(Plain-text document sources)
○ ○ ○ ○ ○ ○ ○

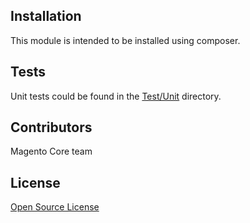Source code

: ## Installation

This module is intended to be installed using composer.

## Tests

Unit tests could be found in the [Test/Unit](Test/Unit) directory.

## Contributors

Magento Core team

## License

[Open Source License](LICENSE.txt)
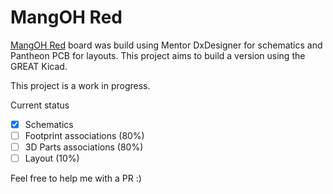 # MangOH Red

[MangOH Red](https://mangoh.io/mangoh-red-resources) board was build using Mentor DxDesigner for schematics and Pantheon PCB for layouts. This project aims to build a version using the GREAT Kicad.

This project is a work in progress.

Current status
- [x] Schematics
- [ ] Footprint associations (80%)
- [ ] 3D Parts associations (80%)
- [ ] Layout (10%)

Feel free to help me with a PR :)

○ ○ ○ ○ ○ ○ ○

## Exercise objective
Go through the entries and retype each one exactly, skipping any image.

## Expected answer
Source code

: ## Installation

This module is intended to be installed using composer.

## Tests

Unit tests could be found in the [Test/Unit](Test/Unit) directory.

## Contributors

Magento Core team

## License

[Open Source License](LICENSE.txt)
 # MangOH Red

[MangOH Red](https://mangoh.io/mangoh-red-resources) board was build using Mentor DxDesigner for schematics and Pantheon PCB for layouts. This project aims to build a version using the GREAT Kicad.

This project is a work in progress.

Current status
- [x] Schematics
- [ ] Footprint associations (80%)
- [ ] 3D Parts associations (80%)
- [ ] Layout (10%)

Feel free to help me with a PR :)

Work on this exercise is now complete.